Kitap, çağdaş doğa felsefe disiplininin tüm kapsamını kuşatıcı biçimde aktarırken aynı zamanda diğer insan etkinlikleriyle ilişkisini çok başarılı biçimde sergiliyor. Nasıl Darwinizm sadece biyolojiyi ilgilendiren bir teoriden ibaret olmayıp, sosyal bilimlere kadar uzanan ideolojik bir mahiyet kazanmışsa bunun arka planında da Batı''nın geldiği süreçte yeni düzen arayışlarının, felsefi dönüşümlerin payı vardır. İzafiyet teorisinden kuantum fiziğine geçilirken pozitivizmin mutlak doğrularının sarsılması, her şeyin izafileşmesiyle modern bilimin kendinden kuşkuya düştüğü bir döneme girilecektir.
“Çağdaş Doğa Felsefesi” elbette bir sosyal bilimler tarihi denemesi değil.
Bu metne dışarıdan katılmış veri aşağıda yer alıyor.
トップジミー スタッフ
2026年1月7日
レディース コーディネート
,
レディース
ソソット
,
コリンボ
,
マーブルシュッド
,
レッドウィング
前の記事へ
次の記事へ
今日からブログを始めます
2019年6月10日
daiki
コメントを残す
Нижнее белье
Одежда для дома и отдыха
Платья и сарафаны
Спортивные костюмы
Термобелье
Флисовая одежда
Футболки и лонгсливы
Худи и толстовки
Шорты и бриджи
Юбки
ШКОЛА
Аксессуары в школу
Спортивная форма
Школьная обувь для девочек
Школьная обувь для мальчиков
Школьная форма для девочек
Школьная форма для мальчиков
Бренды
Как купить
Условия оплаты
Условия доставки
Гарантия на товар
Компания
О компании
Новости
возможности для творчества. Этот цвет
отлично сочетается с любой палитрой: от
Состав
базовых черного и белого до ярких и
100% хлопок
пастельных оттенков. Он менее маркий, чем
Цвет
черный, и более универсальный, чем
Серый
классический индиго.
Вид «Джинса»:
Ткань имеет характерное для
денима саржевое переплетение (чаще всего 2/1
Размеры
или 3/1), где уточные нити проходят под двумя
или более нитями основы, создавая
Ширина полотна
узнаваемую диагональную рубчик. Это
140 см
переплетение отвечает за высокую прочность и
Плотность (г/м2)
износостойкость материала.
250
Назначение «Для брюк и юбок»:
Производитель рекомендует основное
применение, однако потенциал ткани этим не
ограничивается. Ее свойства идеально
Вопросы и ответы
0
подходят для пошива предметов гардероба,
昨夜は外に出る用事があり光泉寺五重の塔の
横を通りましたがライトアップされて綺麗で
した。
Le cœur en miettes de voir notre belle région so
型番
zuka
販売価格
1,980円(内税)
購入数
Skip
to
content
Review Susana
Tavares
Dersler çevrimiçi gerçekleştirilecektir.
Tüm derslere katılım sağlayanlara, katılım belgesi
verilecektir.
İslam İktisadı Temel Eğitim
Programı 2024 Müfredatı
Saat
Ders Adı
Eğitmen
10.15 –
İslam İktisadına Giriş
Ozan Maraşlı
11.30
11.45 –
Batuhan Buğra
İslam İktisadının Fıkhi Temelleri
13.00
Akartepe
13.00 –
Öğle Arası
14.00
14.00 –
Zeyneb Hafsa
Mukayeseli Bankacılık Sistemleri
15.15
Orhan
Ancak İshak Arslan''ın çok başarılı biçimde gerçekleştirdiği husus; doğa felsefesi etrafında bilginin epistemolojik kökenleri, bilim felsefesi dahil olmak üzere doğa felsefesindeki tartışmaları ortalama okuyucunun da anlayacağı biçimde sunabilmesidir.
Söz gelimi kuantum fiziğinin atomaltı parçacıklar sistemini anlatırken verilen teknik bilgileri, her şeyden önce uzmanlık isteyen karmaşık bilimsel konular olması beklenirken, ilgi duyan ama uzmanı olmayan insanların da anlamakta zorlanmayacağı bir dil ve sadelikte özetleyebilmek ancak konuya vukufiyetle gerçekleşebilir.
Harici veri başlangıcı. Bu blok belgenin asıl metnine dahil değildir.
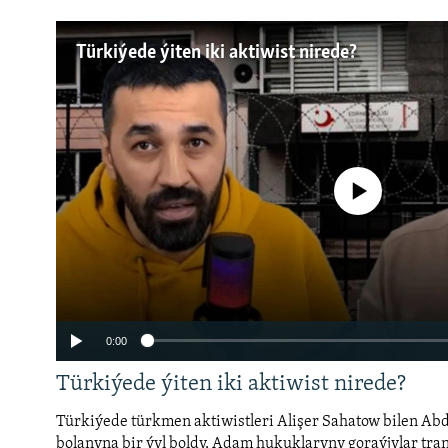
Türkiýede ýiten iki aktiwist nirede?
No media source currently a
0:00
Türkiýede ýiten iki aktiwist nirede?
Türkiýede türkmen aktiwistleri Alişer Sahatow bilen Ab
bolanyna bir ýyl boldy. Adam hukuklaryny goraýjylar tran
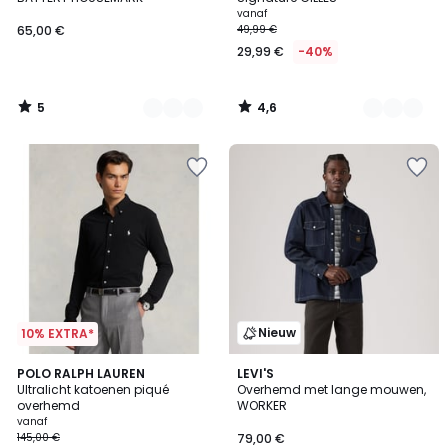
vanaf
65,00 €
49,99 €
29,99 €
-40%
5
4,6
/
/
5
5
Nieuw
10% EXTRA*
4,5
2
POLO RALPH LAUREN
LEVI'S
/ 5
Ultralicht katoenen piqué
Overhemd met lange mouwen,
Kleuren
overhemd
WORKER
vanaf
145,00 €
79,00 €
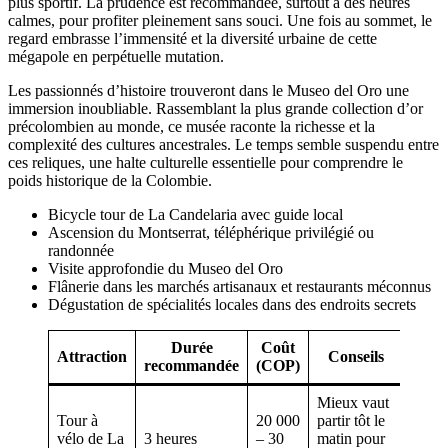
plus sportif. La prudence est recommandée, surtout à des heures
calmes, pour profiter pleinement sans souci. Une fois au sommet, le
regard embrasse l’immensité et la diversité urbaine de cette
mégapole en perpétuelle mutation.
Les passionnés d’histoire trouveront dans le Museo del Oro une
immersion inoubliable. Rassemblant la plus grande collection d’or
précolombien au monde, ce musée raconte la richesse et la
complexité des cultures ancestrales. Le temps semble suspendu entre
ces reliques, une halte culturelle essentielle pour comprendre le
poids historique de la Colombie.
Bicycle tour de La Candelaria avec guide local
Ascension du Montserrat, téléphérique privilégié ou
randonnée
Visite approfondie du Museo del Oro
Flânerie dans les marchés artisanaux et restaurants méconnus
Dégustation de spécialités locales dans des endroits secrets
Durée
Coût
Attraction
Conseils
recommandée
(COP)
Mieux vaut
Tour à
20 000
partir tôt le
vélo de La
3 heures
– 30
matin pour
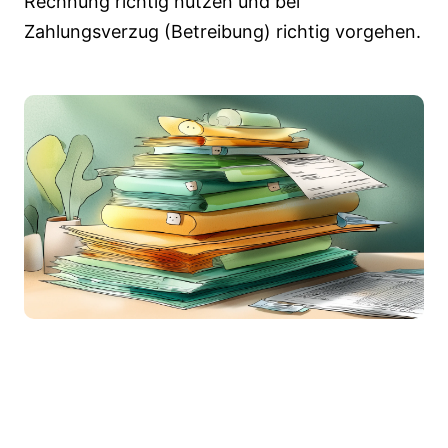
Rechnung richtig nutzen und bei
Zahlungsverzug (Betreibung) richtig vorgehen.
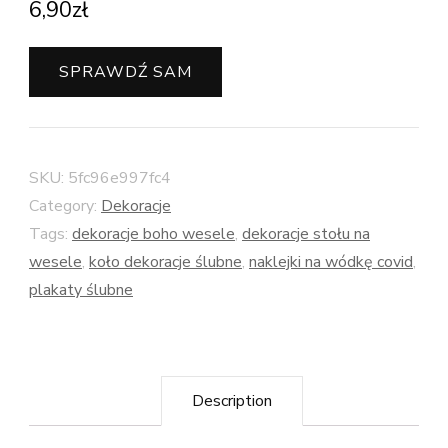
6,90
zł
SPRAWDŹ SAM
SKU:
5fc96e997fc4
Category:
Dekoracje
Tags:
dekoracje boho wesele
,
dekoracje stołu na
wesele
,
koło dekoracje ślubne
,
naklejki na wódkę covid
,
plakaty ślubne
Description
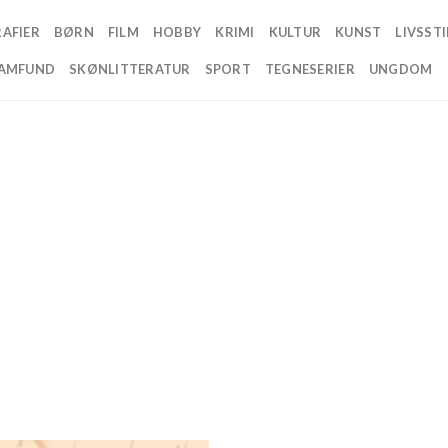
AFIER
BØRN
FILM
HOBBY
KRIMI
KULTUR
KUNST
LIVSSTI
AMFUND
SKØNLITTERATUR
SPORT
TEGNESERIER
UNGDOM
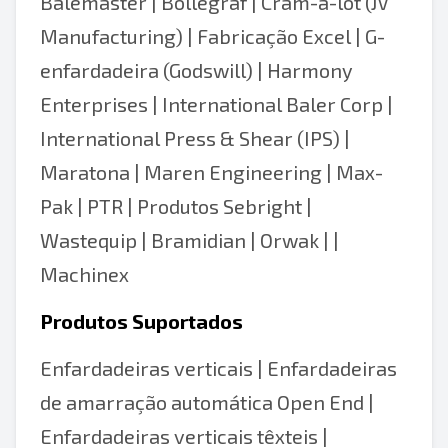
Balemaster
|
Bollegraf
|
Cram-a-lot (JV
Manufacturing)
|
Fabricação Excel
|
G-
enfardadeira (Godswill)
| Harmony
Enterprises | International Baler Corp |
International Press & Shear (IPS) |
Maratona | Maren Engineering | Max-
Pak | PTR | Produtos Sebright |
Wastequip | Bramidian | Orwak | |
Machinex
Produtos Suportados
Enfardadeiras verticais
|
Enfardadeiras
de amarração automática Open End
|
Enfardadeiras verticais têxteis
|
Ayrıca din, felsefe, fizik, siyasal bilimlerin yanı sıra diğer düşünce sistemleriyle olan etkileşime de yer vermesi kitabın önemli bir ayrıcalığı.
Okula başladığımız andan itibaren gerçeklikle kurduğumuz ilişkiyi şekillendiren pozitivist aklın aslında ne kadar ideolojik bir dayatmadan ibaret olduğunu, mutlak ve evrensel doğrular olarak dayatılan insanoğlunun kimi çabalarının aslında insanlık tarihinde çok kısa sürelerde yanlışlanabilen “doğrulardan” ibaret kaldığını ibretle görüyoruz. Türkiye''de polemikten uzak, disiplinin hakkını vererek ama dogmatizmden arınmış bilimsel çalışmaların da yapılabildiğinin en başarılı örneği sayılabilir.